My vote on the environmental front is that we all should be taking steps to reduce our carbon footprints and dependence on fossil fuels. That said, gas and oil are going to be in demand for decades to come. That’s why I’m comfortable having Enbridge in my portfolio. (I became a stockholder largely by accident, when Enbridge acquired U.S. based Spectra, a provider of natural gas pipelines and services. The company announced a deal to acquire the remaining piece of that company, Spectra Energy Partners, last week in a $3.3 billion deal stock deal.)

Here’s the fun part – the stock, trading at about $36.00 (U.S. dollars) on August 24 – has a 5.7% dividend yield. Canadian taxes will reduce the payout by about a quarter, from my experience. That’s still a very nice yield in today’s environment.

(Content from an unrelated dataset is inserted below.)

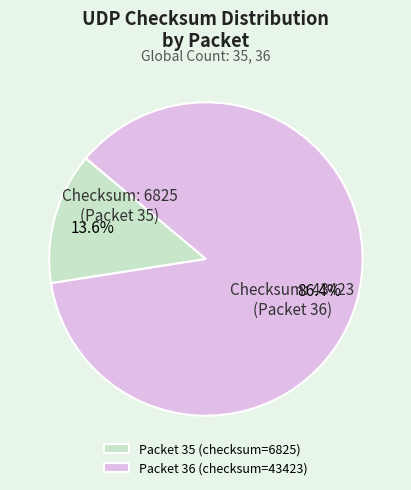

Count the number of slices in the pie.

2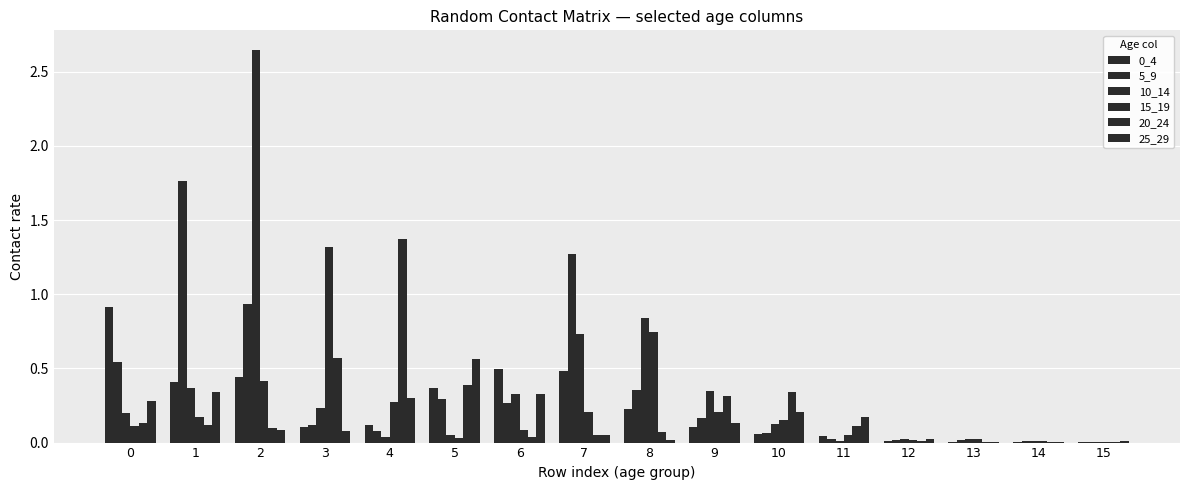

How many groups of bars are there?

16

Bottom line: a wide economic moat, an attractive price point to enter or add shares, and a dividend yield that’s hard to match. If I were buying this week, I’d add more Enbridge to my portfolio.

According to the Wall Street Journal, total debt to total assets is 40%, which seems reasonable. The company has been selling “non-core” assets as part of a deleveraging strategy.

 

 

The Buffett Indicator

Well, last week I was on vacation, so I didn’t unveil a new dividend pick. This week I’m sort of sitting back and celebrating the gains I see across my portfolio, and then jolting upright and worrying about whether the stock market is overvalued.

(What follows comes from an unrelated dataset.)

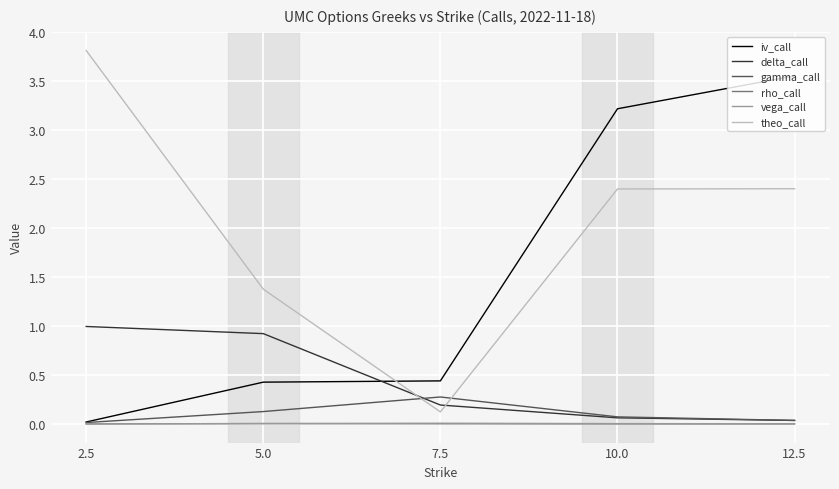

The rho_call series shows 0.0 at 12.5. True or false?

True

This Motley Fool article by Matthew Frankel is one of the factors adding to my gut feeling that maybe it’s better to sit on the sidelines rather than add shares or buy into a new name for my portfolio. The article does a good job of explaining the “Buffett Indicator” and why measuring the capitalization value of all public U.S. companies relative to the economy is one tool to try to determine if stocks are expensive or cheap. I’m not one to try to time the market, but when things start to look frothy I’m inclined to sit on the sidelines. And when a particular stock seems to ascend into “irrational exuberance” territory, I’ll trim my stake and take some gains. With the Buffett indicator at an all time high, perhaps we should be bracing ourselves for some kind of correction. But there are no guarantees in the stock market.

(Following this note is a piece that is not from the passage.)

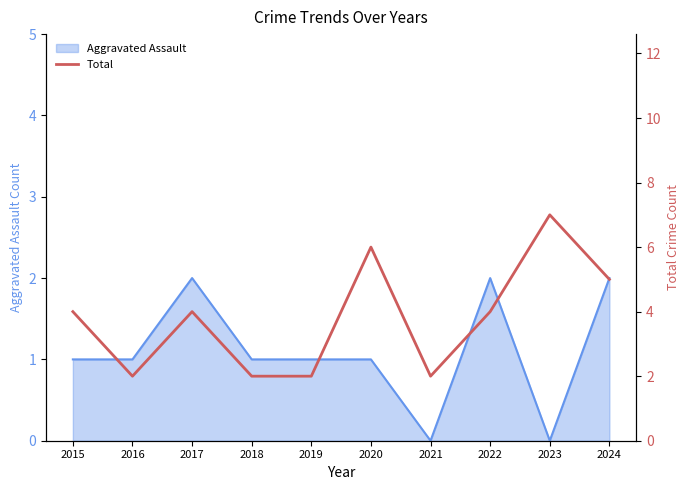

Is it true that the value at 2015 is 6?

False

While there are a number of dividend stocks I’m keeping an eye on, this week nobody wins the pick-of-the-week award. That’s partly because I’m lazily recovering from vacation mode, and partly because I think valuations across the broad market are stretched a bit high right now. Nonetheless, I’m confident that by next week I’ll find a dividend payer that seems ripe for recognition.

 

Another Opinion on SNH

I stand by my choice of Senior Housing Properties Trust as good bet for long term income generation, despite the thumping the stock took last week (down a bit over 2.5% on Friday. Since I’ve been on vacation the past week, I didn’t offer a fresh dividend pick on Friday, Aug. 10, so I’ll just add a few thoughts about last week’s pick and settle into finding something fresh for next Friday.

Any stock with nearly a 9% dividend yield has some risk attached to it, and Reuben Gregg Brewer, writing for the MotleyFool, does a good job of sorting out the management and economic risks that have held SNH back relative to some of its senior housing and medical property peers. Here’s a link to the MotleyFool article. He compares SNH to HCP, finding HCP more attractive because of its more appealing risk profile. I’d add Welltower, another health sector REIT with a relatively low debt load and attractive risk profile as an alternative to SNH for investors who are concerned about SNH’s relationship to the company that manages its portfolio or its heavy dependence upon on a single tenant.

Like HCP, Welltower offers a dividend yield above 5%, but that’s still far shy of SNH’s nearly 9% yield.